Unicode simply assigns an integer to each character. UTF-8 or others are used to encode these integers ("code points") to a sequence of bytes to be stored in the memory. My question is that why can't we simply store the character as the binary representation of its Unicode value (the "code point") ? Consequently, some languages have characters that require multiple bytes to represent them. Isn't it more easier to store them just as the binary of their code points ?
views:
38answers:
3Yes we can, and that is UTF-32.
The problem is UTF-32 wastes a lot of space. If the text contains a lot of European / Hebrew / Arabic text, with UTF-8 it takes only 1 to 2 bytes per code point, but with UTF-32 it takes 4 bytes per code point.
If we store the integer value as variable size, e.g. 0 ~ 255 use 1 byte, 256 ~ 65535 use 2 bytes etc., we would have an ambiguity problem, e.g. should 5a 5a
represent "ZZ" or "婚"? Basically, the solution is what we called UTF-8 — we use some special bits to indicate the length of the byte sequence to give a unique decoding result.
Firstly, there is a way to store them as raw codepoints. That's UTF-32 or UCS-4. Each character will always be four bytes, and store each codepoint unmodified.

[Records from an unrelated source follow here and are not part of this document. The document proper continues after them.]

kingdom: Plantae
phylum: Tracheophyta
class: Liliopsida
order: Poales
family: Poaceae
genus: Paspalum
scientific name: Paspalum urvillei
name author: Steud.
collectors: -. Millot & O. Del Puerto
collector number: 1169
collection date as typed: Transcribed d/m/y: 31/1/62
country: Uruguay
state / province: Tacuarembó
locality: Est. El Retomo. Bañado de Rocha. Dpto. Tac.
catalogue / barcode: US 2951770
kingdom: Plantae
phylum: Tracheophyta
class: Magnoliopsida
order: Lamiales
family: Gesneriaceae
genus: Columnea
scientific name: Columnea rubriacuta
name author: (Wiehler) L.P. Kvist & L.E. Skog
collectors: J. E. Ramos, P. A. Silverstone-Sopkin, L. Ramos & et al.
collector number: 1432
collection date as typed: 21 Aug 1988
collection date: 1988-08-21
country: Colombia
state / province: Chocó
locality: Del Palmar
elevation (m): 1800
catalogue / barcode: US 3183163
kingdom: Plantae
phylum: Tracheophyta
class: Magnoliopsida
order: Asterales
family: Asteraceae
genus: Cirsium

However, the reasons for using others such as UTF-8 include:
- ASCII compatibility: files that only contain U+0000 - U+007f don't need to change at all
- size efficiency: UTF-8 usually ends up in much smaller files
How exactly would you save those code points? Some code points fit into one byte, some need 3 bytes. Will you use 4 bytes per each code point? When you look at byte stream, how do you know where one code point ends and other one starts? UTF-8 (and other encodings) gives you answer to that.